Simon links to an article by Irish economist Karl Whelan when doing so. Karl makes the point that:
I’ve always been uncomfortable with the labelling of central bank reserves as liabilities. Yes, in recent years, central banks have chosen to pay interest on them but they get to choose that interest rate and it can be zero if they want it to be. These are not debts that look like a normal person’s debts.
That is correct, and it needs to be appreciated by government and central banks (in fairness, the Bank of Japan and ECB do seem to get this point: it is the UK and USA that do not). These reserves are simply not debt.
What this means for interest rate policy is an issue I will look at in another blog. The IMF already think world cash balances basically destroy the effectiveness of that policy. I agree with Sim0n Wren-Lewis and Karl Whelan that central bank reserves are neither debt nor money as such. And I agree with Brendan Greeley that there is a cash mountain floating around the world unproductively that the corporate sector, that is in possession of a large part of it, has literally no idea what to do with.

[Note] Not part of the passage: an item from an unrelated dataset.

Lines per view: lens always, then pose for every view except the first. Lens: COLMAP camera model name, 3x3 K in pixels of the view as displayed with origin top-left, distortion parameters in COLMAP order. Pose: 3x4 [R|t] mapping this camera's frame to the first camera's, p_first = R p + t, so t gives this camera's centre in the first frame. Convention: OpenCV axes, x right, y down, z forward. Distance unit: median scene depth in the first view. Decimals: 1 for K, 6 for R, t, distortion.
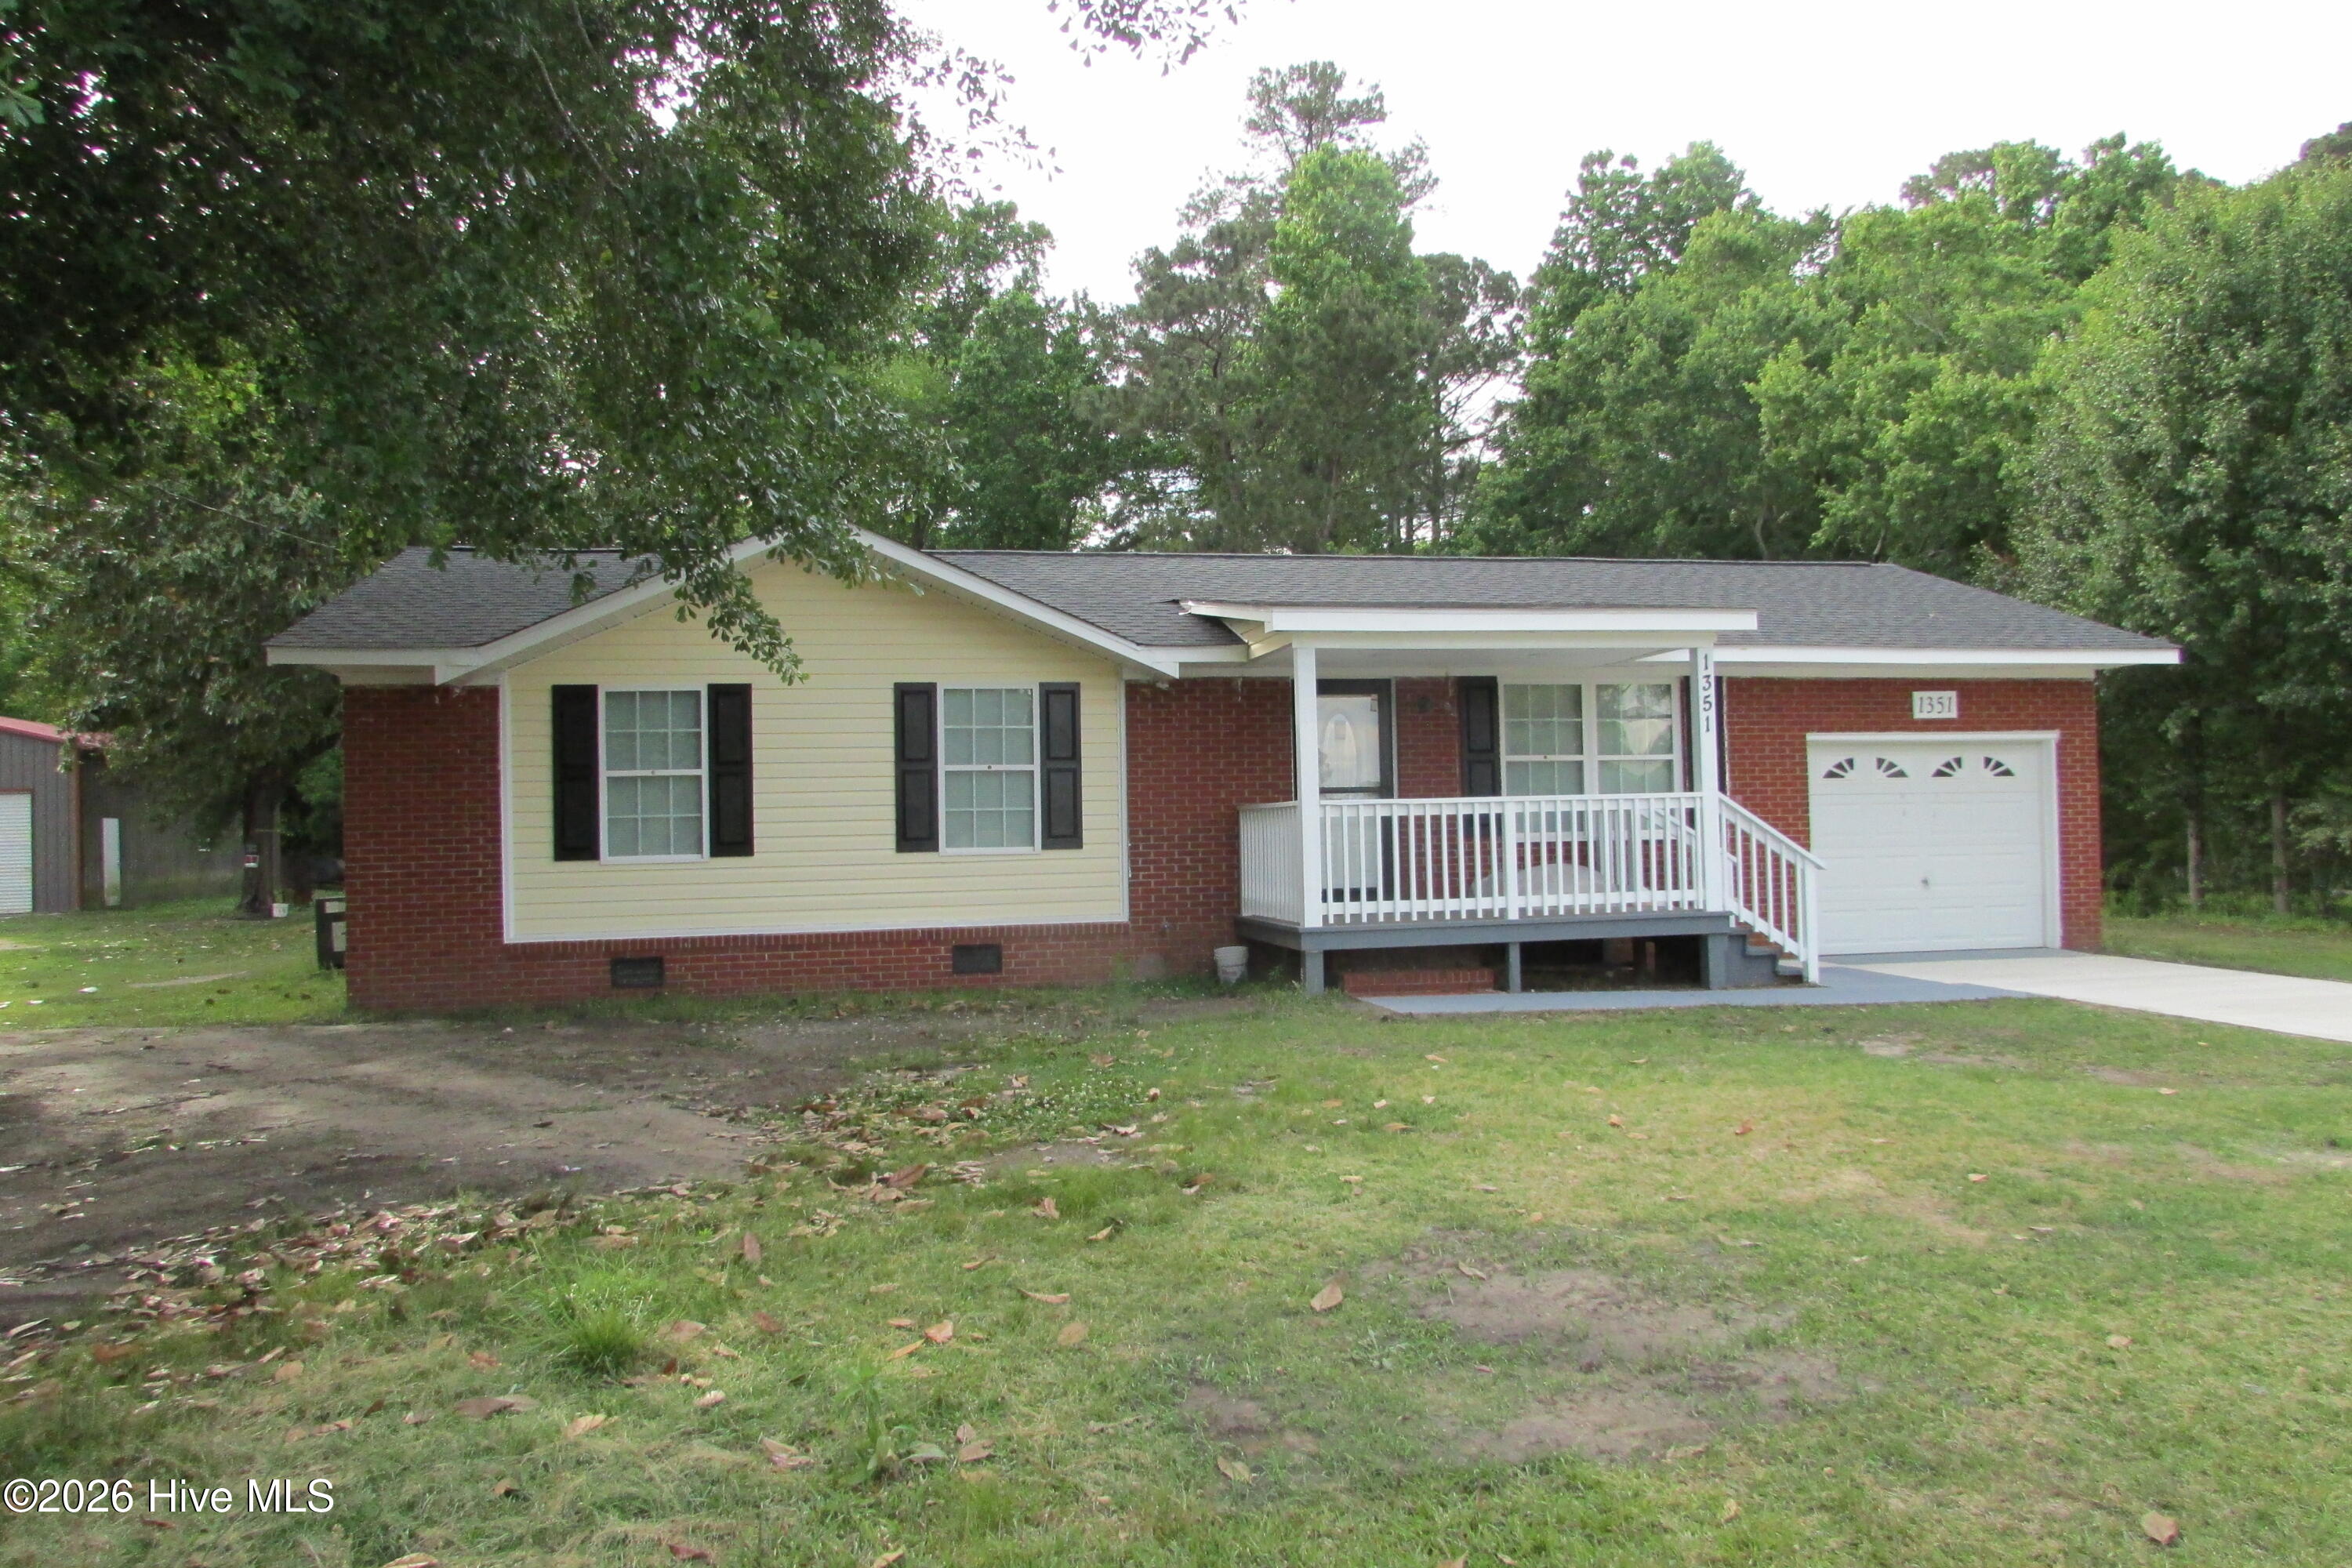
lens RADIAL K [[1670.3, 0, 1172.6], [0, 1670.3, 791.5], [0, 0, 1]] dist [-0.017300, 0.002481]
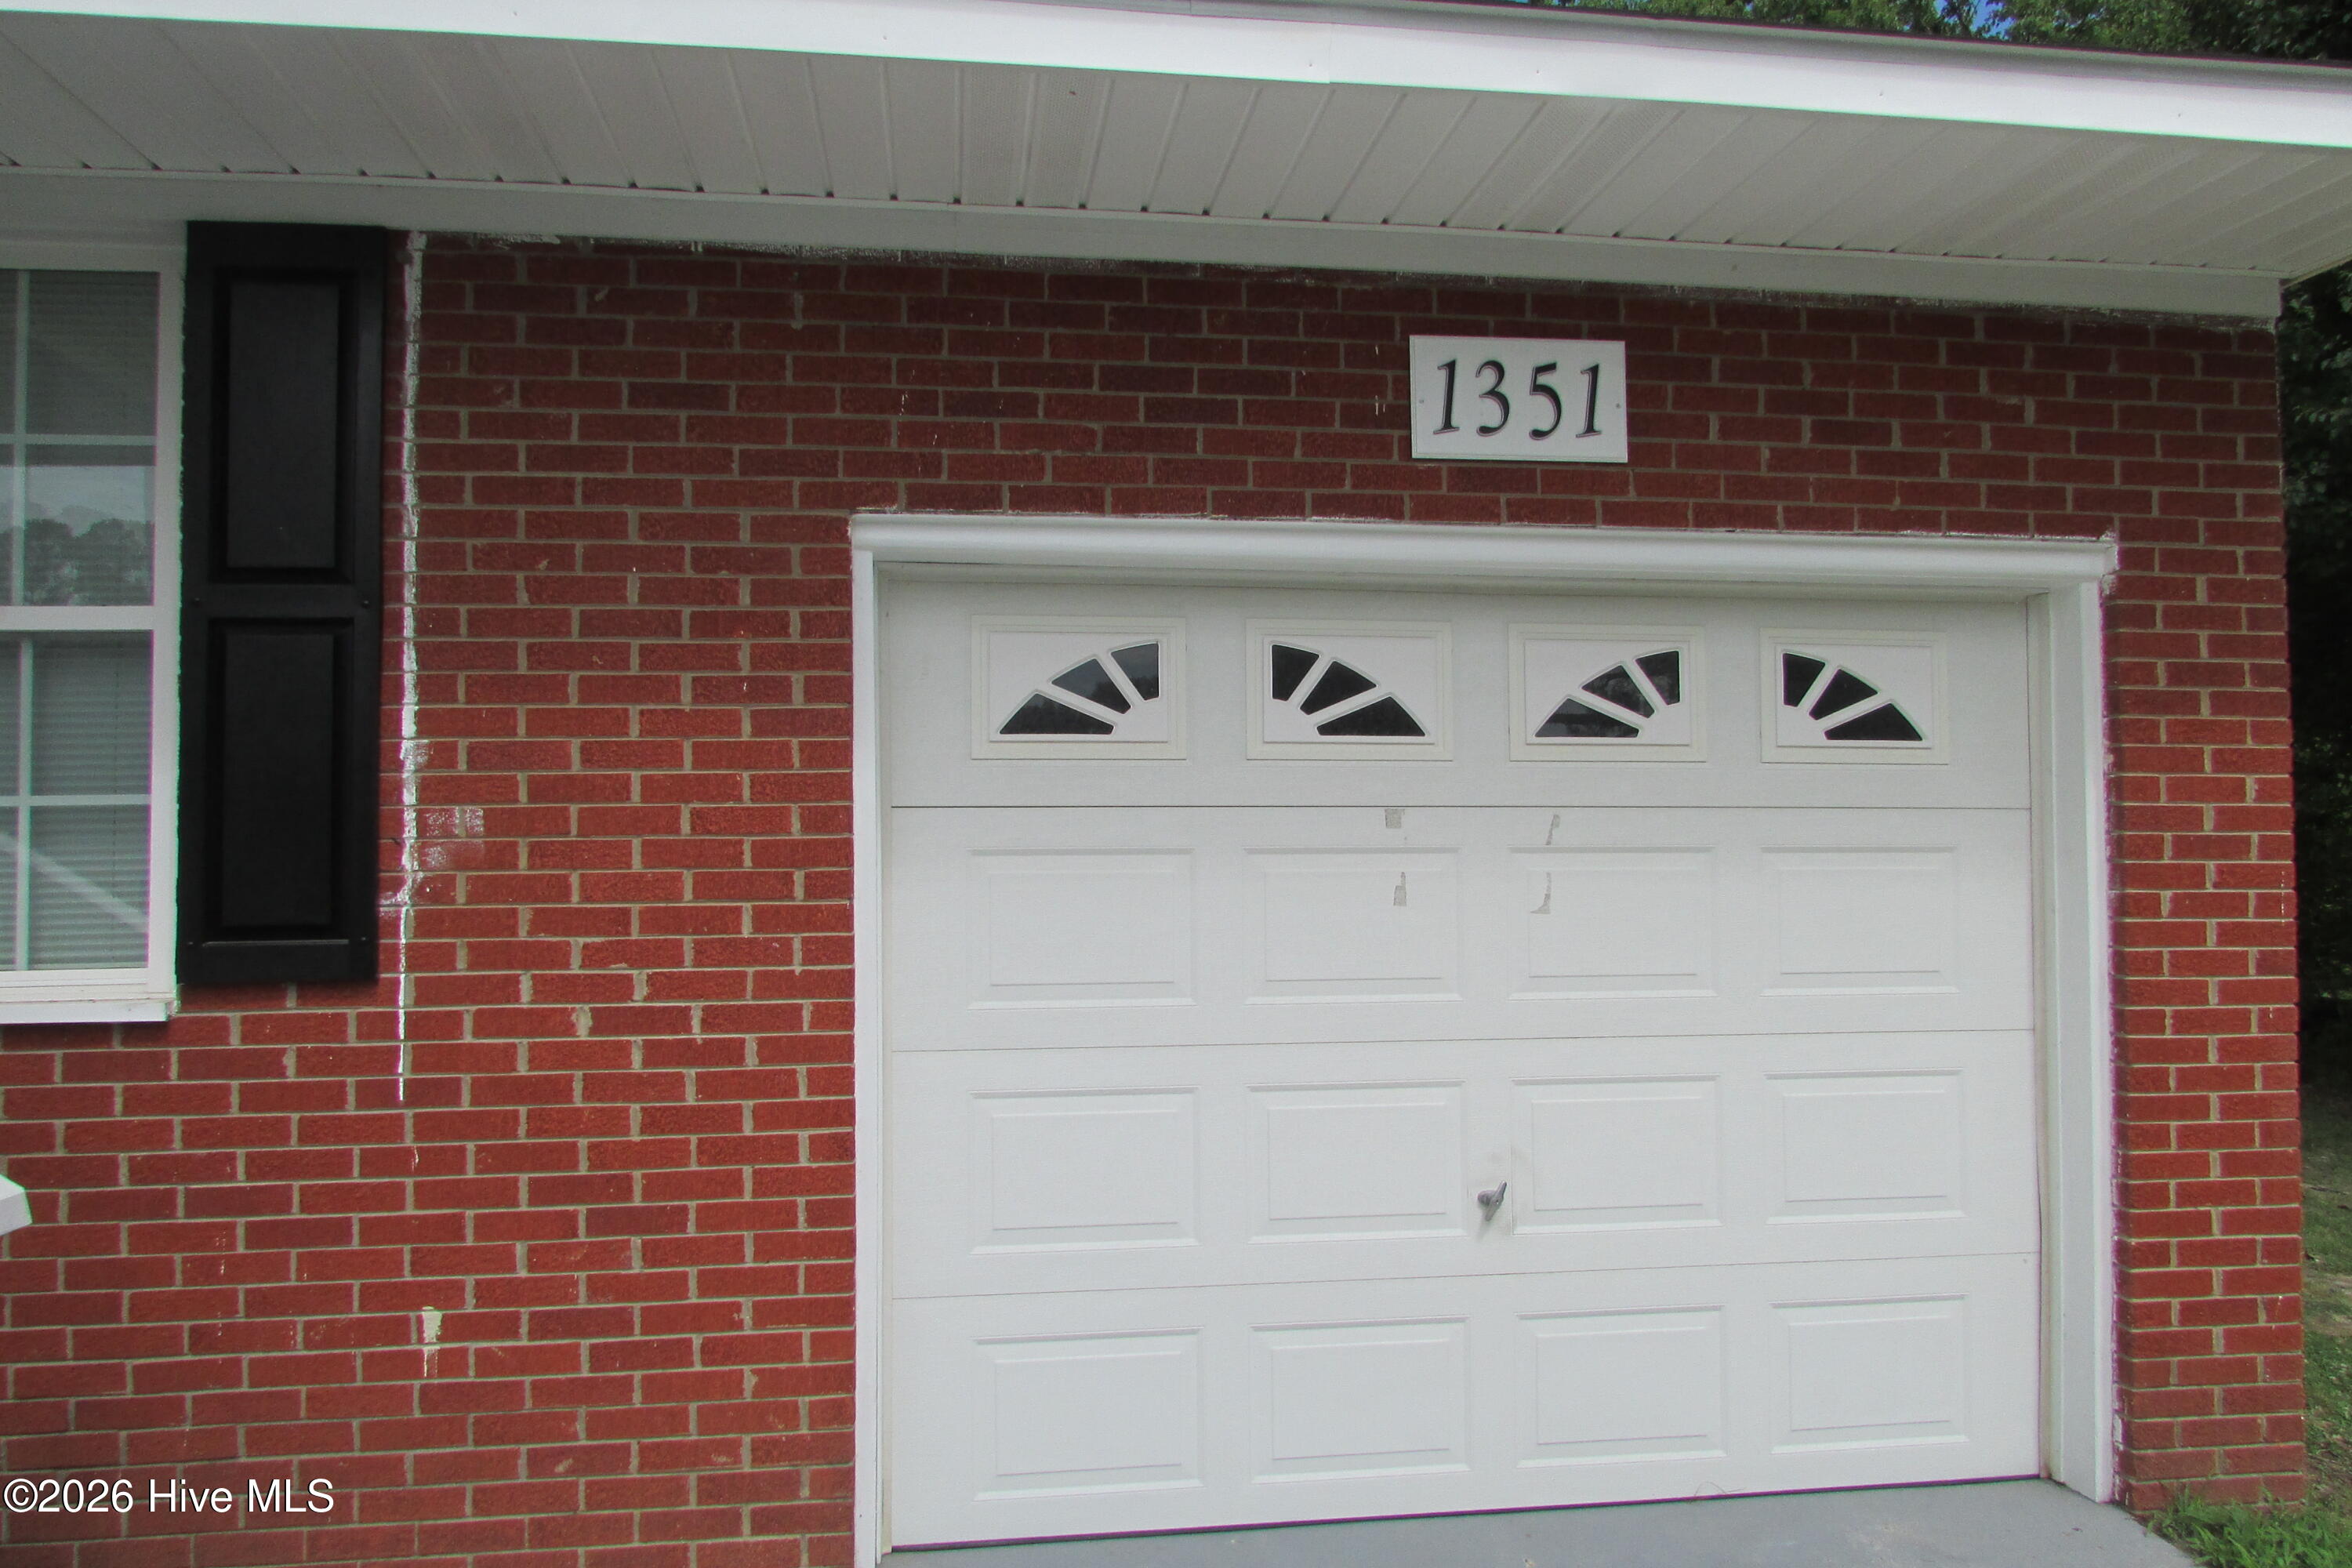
lens RADIAL K [[1670.3, 0, 1179.8], [0, 1670.3, 774.9], [0, 0, 1]] dist [-0.017300, 0.002481]
pose [[0.997596, 0.019513, -0.066497, 0.427323], [-0.018926, 0.999776, 0.009441, -0.004955], [0.066667, -0.008160, 0.997742, 0.777911]]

What does this all mean? It means that we are living in a world where not all pounds, dollars, euros, yen or whatever are equal. How they came into being makes a big difference to what they are and what interest rate should be used on them, and whether they should be considered as debt, or not. This is a theme of a paper I will be issuing very soon. But what that also means is that if this power to create and manage money is to be properly used – and it is essential that it is – then this has to be understood and I do not think that is the case. I know that because the world’s central banks still think they can change a single interest rate and that this will result in a transmission effect flowing through the economy to change the way in which people think and behave. But that is not true.
The IMF have noted that the world’s largest companies are exempt from this because they have their own cash hoards.
Dan Davies in the Guardian has noted that the transmission mechanism with regard to housing is creating considerable distortions in society that may not be sustainable.
Gertjan Vlieghe in his retirement speech from the Bank of England monetary policy committee has noted that there are so many feedback loops from the financial economy around demographics, debt and income distribution now that raising interest rates may be nigh on impossible and poses a fascinating range of questions as a consequence.
Govenments have reserved for themselves the right to make money. Now they really have done just that. But in the process they have, it seems, lost control over the ability of cash to be destructive, and they have lost control of interest rates in the way that they at least once thought they had.
It is welcome that this need for deeper understanding to regain control is being appreciated now. It is to be hoped that central banks get the message.